(Beginning of PASSAGE TO READ)
What To Do When Your Spouse is Diagnosed With A Chronic Illness (Part 2)

In our last post, we began a discussion about how to support your spouse when they’re diagnosed with a chronic illness. These diagnoses can be debilitating, and have the potential to permanently alter what your life looks like from now on. How you respond to the situation, particularly by supporting your spouse, will affect your shared experiences going forward.

If you’d like to read part one of this series, you can do so here. As a quick recap, the first things you can do to support your spouse include:

  • Pausing to understand your spouse’s condition and how it might be affecting them.
  • Considering how your spouse might need to feel loved during this time.
  • Acknowledging that both of you will grieve.

Seeking support from trusted friends and family, or even a licensed professional therapist, can make all the difference in how you process your own grief. In turn, this will have a direct effect on how you show up for your spouse.

Now, let’s continue with a few more ways that you can help support your spouse when they’ve received a chronic disease diagnosis.

4. Remove burdens from your spouse by picking up some of their usual tasks or bringing in additional help.

Your spouse will likely need to focus their attention and energy on learning to manage their condition. This will likely include some lifestyle changes that will help them to have a higher quality of life in the long run. Helping your spouse to make these adjustments might involve taking some of their normal tasks off their plate.

Depending on your time and energy reserves, you might be able to take on some of the tasks they usually handle, whether that has to do with managing the family’s money, household tasks, repairs, caring for your pets, and similar duties. If you’re already overtaxed and unable to pick up tasks for your spouse, consider bringing in some outside help.

Do you have young children? Enlist help so they can continue their normal routines. Do you have older kids? Have them step in and carry more responsibility at home. If you have parents, close relatives, or trusted friends nearby, ask for help. But if this isn’t an option for you, you might want to consider hiring someone to help you out.

Outsource what tasks you’re able to, and bring in support for your spouse’s health if that’s needed. As their primary caretaker, you’ll need to build a support system so that you can continue showing up for your spouse in the best way possible.

5. Consider adjusting your daily routines to support your spouse’s needs.

If you have the flexibility, make any necessary adjustments to your daily routines to better support your spouse’s health needs. This will need to involve a lot of communication. Don’t make changes based on assumptions. Instead, ask what they need, then respond accordingly.

For example, it’s possible that your spouse might not want to change your family’s rhythms. However, they might not be able to physically continue with business as usual. Honor what they want to do, helping to support them, but don’t be afraid to gently suggest adjustments and outside help if that’s warranted.

Your first priority is to try to support your spouse and to listen well, empathizing and internalizing what they’re asking of you. Making sure you both fully understand one another will go a long way toward harmony and peace as you’re navigating this diagnosis and the changes that come with it. Above all, you both need to be able to move forward in a healthy, productive way.

6. Take things one day at a time.
(End of PASSAGE TO READ)
(Beginning of RECORDED INFORMATION)
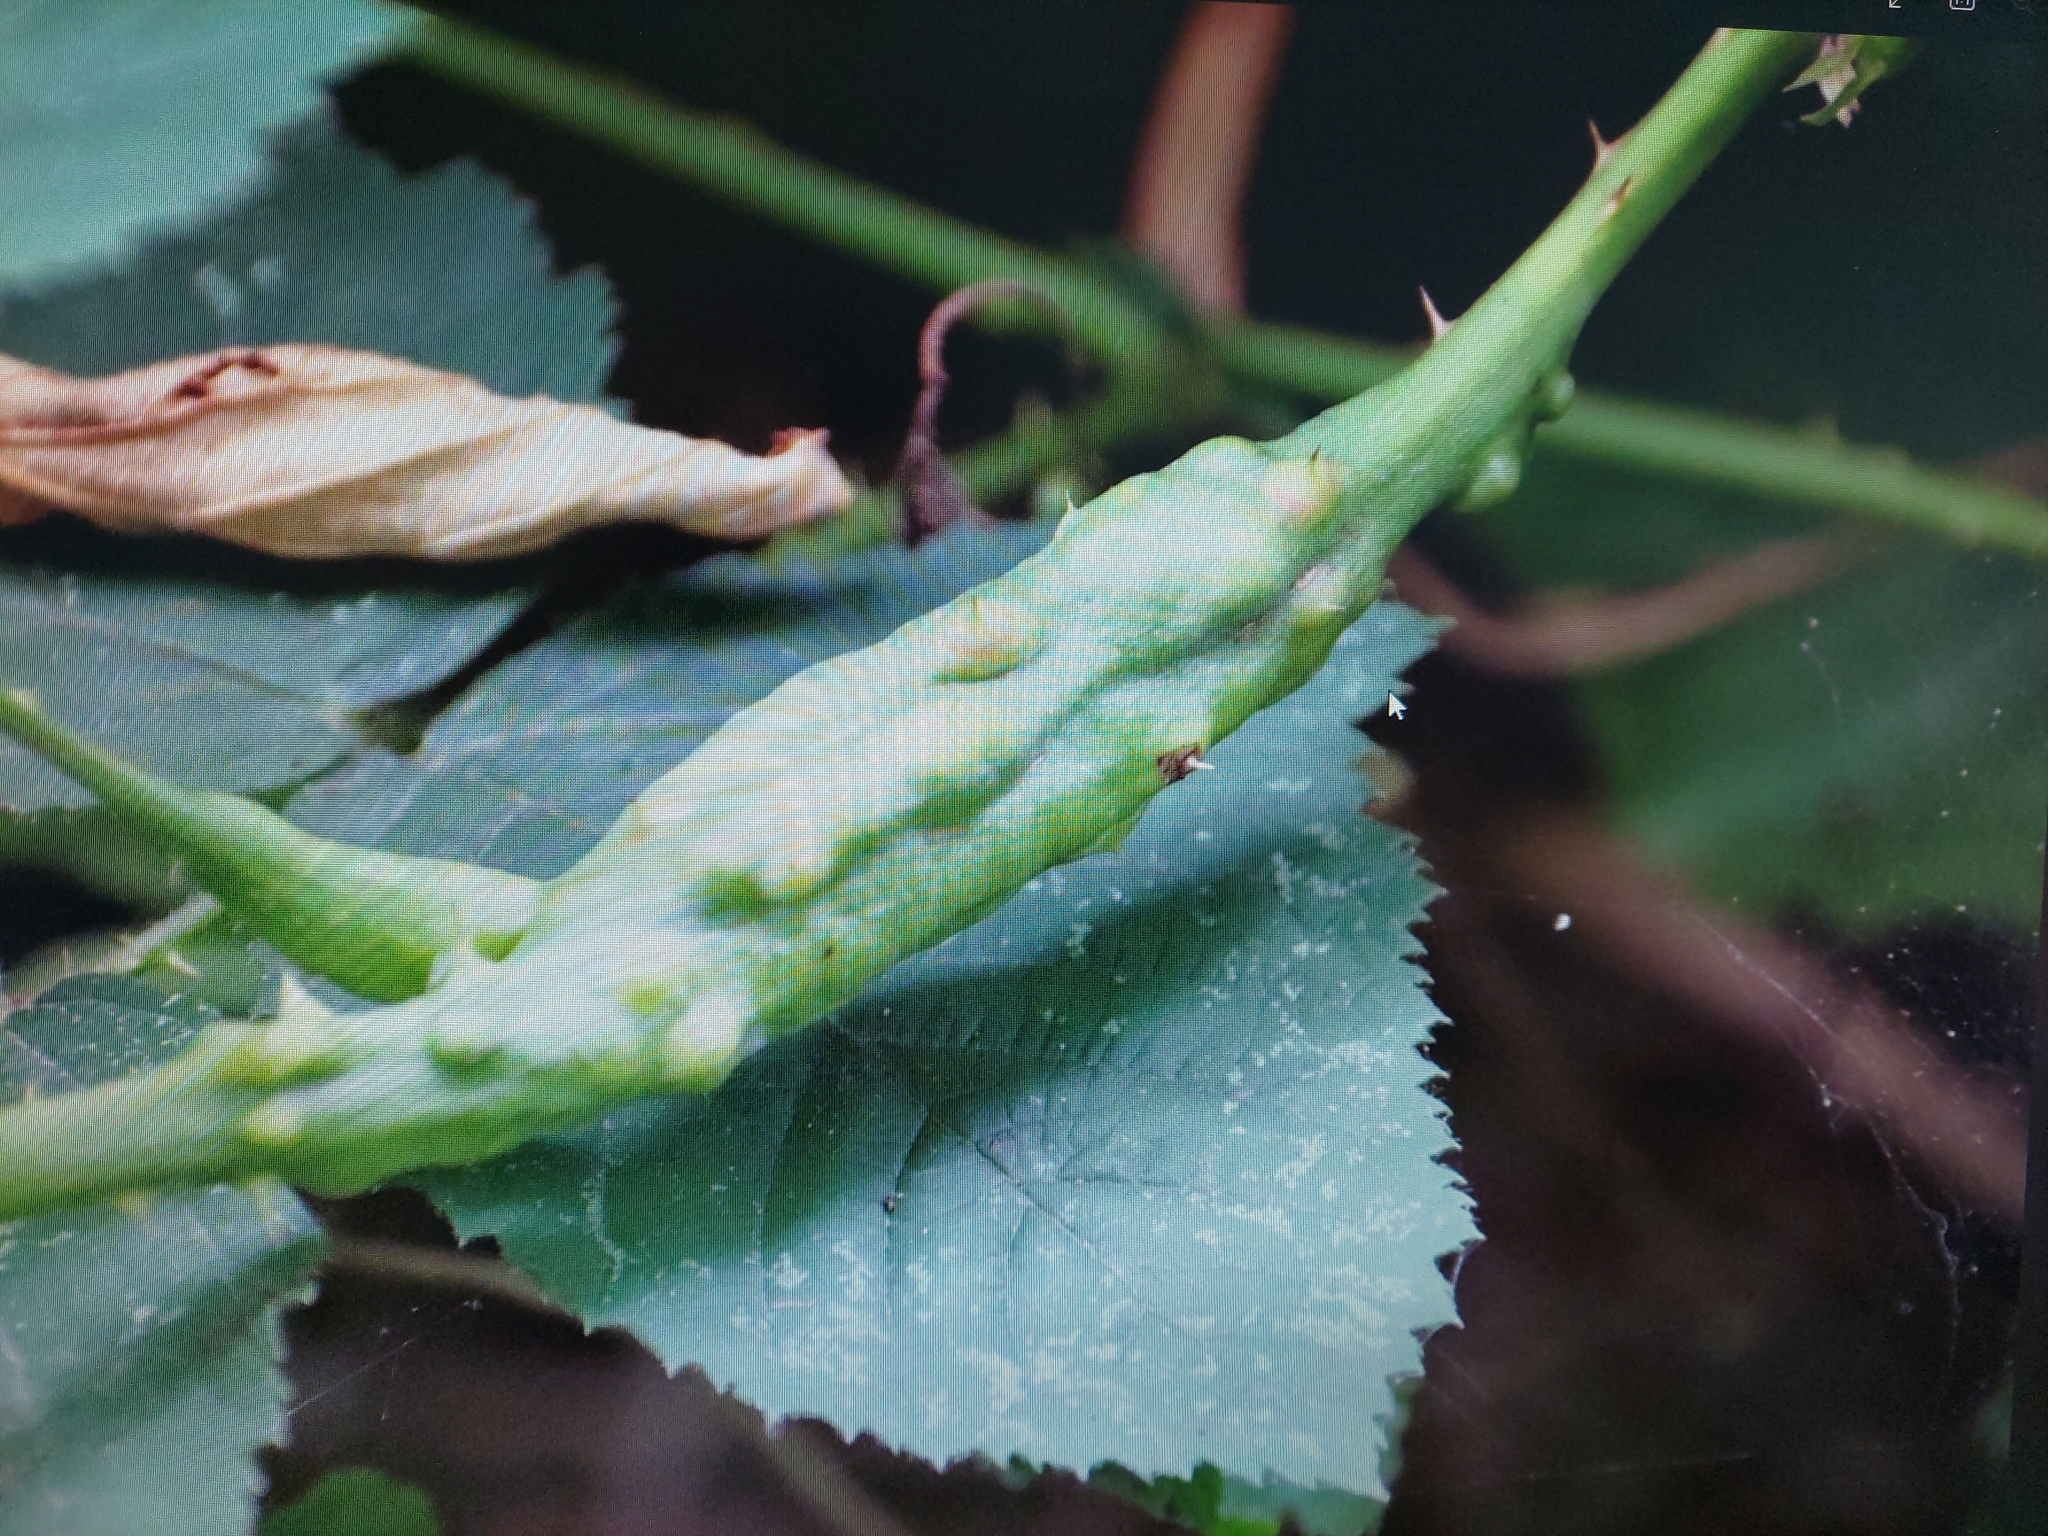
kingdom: Animalia
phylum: Arthropoda
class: Insecta
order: Hymenoptera
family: Cynipidae
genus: Diastrophus
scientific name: Diastrophus rubi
(End of RECORDED INFORMATION)
## EXERCISES TO COMPLETE:
A) According to the chronic illness post, which tasks might you take on that your spouse usually handles?
B) In the chronic illness post, what should you do if you have older kids?
C) From the chronic illness post, extract the passage that begins at the words "4. Remove burdens" and stops after the words "off their plate.".

## ANSWERS BY ITEM:
A)
- Managing the family's money
- Household tasks
- Repairs
- Caring for your pets

B) Have them step in and carry more responsibility at home.

C)
4. Remove burdens from your spouse by picking up some of their usual tasks or bringing in additional help.

Your spouse will likely need to focus their attention and energy on learning to manage their condition. This will likely include some lifestyle changes that will help them to have a higher quality of life in the long run. Helping your spouse to make these adjustments might involve taking some of their normal tasks off their plate.